Note: with an integer seed for a primary key, you don't often see alot of fragmentation unless you get alot of deletes & updates to rows.
每次 ,还是仅执行第一个查询? 难道第一个查询会产生加载索引等的成本?
作为比较,对特定消息 ID 执行相同的查询需要多长时间?
另外,根据您运行此程序的机器的规格,以及查看其他人建议的执行计划,也可能值得查看 mysqld 的内存使用情况并确保它不是简单的交换。
Every time, or just the first query? Could it be that the first query is incurring the cost of loading the indices etc?
And for comparison, how long does it take to do the same query for a specific message ID?
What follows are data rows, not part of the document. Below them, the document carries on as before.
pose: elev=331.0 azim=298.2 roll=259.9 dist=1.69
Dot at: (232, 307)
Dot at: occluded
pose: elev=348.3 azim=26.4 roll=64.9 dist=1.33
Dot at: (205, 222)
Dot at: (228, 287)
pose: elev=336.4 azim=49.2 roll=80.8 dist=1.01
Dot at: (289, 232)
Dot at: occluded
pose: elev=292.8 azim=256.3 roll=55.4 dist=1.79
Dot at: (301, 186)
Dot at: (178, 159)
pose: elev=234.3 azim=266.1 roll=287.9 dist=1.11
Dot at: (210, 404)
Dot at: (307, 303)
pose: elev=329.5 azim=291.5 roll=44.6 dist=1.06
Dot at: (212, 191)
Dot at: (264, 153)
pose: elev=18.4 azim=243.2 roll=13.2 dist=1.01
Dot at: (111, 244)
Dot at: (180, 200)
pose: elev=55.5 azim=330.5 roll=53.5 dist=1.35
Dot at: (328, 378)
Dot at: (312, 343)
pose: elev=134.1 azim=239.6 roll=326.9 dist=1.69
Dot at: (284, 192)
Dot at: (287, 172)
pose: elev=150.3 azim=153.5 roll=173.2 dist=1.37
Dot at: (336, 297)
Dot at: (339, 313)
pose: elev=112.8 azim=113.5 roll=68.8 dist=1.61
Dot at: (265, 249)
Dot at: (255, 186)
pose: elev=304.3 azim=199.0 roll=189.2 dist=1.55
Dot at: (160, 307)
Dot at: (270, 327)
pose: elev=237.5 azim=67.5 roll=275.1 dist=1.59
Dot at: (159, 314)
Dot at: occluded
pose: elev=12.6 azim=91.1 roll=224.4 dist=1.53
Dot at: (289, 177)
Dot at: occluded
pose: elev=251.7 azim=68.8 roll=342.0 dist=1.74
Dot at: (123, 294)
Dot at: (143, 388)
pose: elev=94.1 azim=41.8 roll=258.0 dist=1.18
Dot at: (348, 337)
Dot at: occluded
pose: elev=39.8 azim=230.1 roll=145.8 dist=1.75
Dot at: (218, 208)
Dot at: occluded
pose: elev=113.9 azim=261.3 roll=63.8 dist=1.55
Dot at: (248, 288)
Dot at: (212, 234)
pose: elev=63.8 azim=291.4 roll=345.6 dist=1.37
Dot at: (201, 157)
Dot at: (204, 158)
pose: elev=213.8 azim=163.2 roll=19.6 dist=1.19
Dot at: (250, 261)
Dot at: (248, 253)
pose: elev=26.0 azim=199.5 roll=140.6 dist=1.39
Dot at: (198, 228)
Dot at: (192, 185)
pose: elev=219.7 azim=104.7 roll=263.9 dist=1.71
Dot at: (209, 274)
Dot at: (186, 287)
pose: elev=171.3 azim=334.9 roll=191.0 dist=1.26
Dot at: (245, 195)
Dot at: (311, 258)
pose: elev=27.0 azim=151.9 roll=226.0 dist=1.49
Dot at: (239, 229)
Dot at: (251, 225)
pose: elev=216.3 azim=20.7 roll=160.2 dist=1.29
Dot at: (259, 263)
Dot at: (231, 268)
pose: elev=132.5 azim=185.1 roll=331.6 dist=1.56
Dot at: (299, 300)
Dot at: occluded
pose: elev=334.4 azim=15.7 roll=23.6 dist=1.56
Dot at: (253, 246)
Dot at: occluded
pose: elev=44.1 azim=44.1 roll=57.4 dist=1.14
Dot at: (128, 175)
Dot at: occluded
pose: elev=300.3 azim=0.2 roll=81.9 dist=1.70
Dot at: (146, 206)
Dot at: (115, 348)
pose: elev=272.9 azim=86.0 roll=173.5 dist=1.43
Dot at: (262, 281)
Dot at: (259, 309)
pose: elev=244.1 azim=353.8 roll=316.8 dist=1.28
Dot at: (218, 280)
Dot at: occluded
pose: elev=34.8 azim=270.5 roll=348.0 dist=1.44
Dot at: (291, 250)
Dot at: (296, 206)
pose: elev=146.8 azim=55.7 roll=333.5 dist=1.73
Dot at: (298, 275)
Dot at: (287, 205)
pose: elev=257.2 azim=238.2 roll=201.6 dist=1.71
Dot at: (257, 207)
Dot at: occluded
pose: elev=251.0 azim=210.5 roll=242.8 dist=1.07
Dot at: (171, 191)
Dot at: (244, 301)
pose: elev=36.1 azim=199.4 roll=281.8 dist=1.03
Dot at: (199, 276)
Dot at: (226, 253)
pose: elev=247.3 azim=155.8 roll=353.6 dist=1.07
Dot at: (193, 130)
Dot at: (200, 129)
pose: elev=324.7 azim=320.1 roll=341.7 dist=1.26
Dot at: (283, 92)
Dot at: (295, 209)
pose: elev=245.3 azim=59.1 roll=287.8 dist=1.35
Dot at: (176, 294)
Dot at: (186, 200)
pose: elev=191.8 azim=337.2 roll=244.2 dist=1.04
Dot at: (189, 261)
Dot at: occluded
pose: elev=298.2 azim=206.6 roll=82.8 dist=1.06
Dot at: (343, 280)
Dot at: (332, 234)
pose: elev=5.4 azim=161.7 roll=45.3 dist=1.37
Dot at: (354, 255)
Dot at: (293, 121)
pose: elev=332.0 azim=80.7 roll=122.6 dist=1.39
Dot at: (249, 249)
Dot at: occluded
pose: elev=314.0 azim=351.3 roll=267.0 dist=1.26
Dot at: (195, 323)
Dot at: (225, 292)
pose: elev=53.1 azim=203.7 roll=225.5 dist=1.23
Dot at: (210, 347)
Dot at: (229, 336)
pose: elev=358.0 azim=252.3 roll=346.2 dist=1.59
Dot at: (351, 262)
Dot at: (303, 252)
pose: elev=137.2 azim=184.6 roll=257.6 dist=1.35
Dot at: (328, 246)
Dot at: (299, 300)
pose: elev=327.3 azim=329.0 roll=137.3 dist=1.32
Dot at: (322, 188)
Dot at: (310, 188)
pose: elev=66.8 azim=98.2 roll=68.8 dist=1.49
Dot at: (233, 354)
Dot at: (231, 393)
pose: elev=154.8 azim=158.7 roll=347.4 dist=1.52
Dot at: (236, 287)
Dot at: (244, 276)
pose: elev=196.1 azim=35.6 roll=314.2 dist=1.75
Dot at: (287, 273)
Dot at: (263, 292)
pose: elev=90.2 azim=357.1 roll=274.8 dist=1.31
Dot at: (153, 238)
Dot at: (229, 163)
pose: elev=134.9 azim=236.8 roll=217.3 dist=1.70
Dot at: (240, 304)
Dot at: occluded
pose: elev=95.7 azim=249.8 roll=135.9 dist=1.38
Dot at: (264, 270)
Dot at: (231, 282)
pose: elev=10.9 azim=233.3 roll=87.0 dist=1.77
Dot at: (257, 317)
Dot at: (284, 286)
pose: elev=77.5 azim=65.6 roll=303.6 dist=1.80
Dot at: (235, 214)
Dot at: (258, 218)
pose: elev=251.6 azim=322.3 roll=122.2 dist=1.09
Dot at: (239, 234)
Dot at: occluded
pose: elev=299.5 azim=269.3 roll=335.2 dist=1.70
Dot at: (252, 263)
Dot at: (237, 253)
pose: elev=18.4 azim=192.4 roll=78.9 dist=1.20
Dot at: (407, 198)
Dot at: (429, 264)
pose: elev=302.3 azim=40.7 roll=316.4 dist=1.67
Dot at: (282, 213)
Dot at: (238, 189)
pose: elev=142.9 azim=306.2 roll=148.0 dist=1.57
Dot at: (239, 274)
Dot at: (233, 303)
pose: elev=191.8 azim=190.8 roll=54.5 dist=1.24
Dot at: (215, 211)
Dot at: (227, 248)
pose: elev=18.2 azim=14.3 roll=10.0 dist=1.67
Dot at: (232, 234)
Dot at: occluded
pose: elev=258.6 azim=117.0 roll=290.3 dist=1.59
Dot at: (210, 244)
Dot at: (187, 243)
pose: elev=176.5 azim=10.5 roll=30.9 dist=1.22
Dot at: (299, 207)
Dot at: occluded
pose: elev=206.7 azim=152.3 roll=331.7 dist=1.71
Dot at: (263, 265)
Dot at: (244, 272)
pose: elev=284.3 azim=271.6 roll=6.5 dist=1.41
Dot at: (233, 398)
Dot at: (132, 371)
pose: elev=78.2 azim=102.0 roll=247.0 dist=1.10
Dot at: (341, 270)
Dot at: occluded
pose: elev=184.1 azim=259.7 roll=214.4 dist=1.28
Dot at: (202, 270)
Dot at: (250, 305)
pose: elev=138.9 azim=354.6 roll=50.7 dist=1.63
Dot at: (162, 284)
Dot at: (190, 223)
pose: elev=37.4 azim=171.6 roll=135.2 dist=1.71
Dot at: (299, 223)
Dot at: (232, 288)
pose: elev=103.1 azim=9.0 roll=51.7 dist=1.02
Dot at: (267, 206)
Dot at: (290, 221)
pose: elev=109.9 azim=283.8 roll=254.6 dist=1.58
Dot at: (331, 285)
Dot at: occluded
Also depending on the spec of the box you're running this on, then as well as looking at the execution plans as suggested by others it may also be worth looking at the memory usage of mysqld and making sure that it's not simply swapping.
由于这通常由解析器重写为:
我有兴趣查看单个案例的执行计划和性能:
在这种情况下,您最好执行
UNION
或创建包含 ID 并执行JOIN
的表。Since this is usually re-written by the parser as:
I'd be interested to see the execution plan and the performance for a single case:
In which case you might be better off doing a
UNION
or creating a table containing the IDs and performing aJOIN
.您在这里查看什么硬件? 我假设您有一台具有合理数量的 ram 且 key_buffer 设置相当大的服务器(例如,大于两个中等大小的表的组合索引大小)。 我假设该服务器是一台闲置的性能测试服务器。
你能测量IO的数量吗?
如果重复完全相同的查询,速度快吗?
如果将整个数据库加载到 ram 光盘中(一个只有 15M 行的小表将很容易装入 ram 光盘),速度会更快吗?
另外(正如其他人所指出的),发布解释计划。
但如此小的数据库应该总是很快,因为除了最弱的服务器之外,它可以容纳在所有服务器的内存中。
What hardware are you looking at here? I assume you have a server with a reasonable amount of ram and key_buffer set quite large (say, bigger than the combined index sizes of the two modest sized tables). I assume the server is an otherwise idle performance-test server.
Can you measure the amount of IOs?
If you repeat the exact same query, is it fast?
If you load the entire database into a ram disc (a small table with only 15M rows is going to fit in a ram disc quite easily) is it faster?
Also (as others have noted), post the EXPLAIN plan.
But such a small database should always be fast as it will fit in ram on all but the puniest of servers.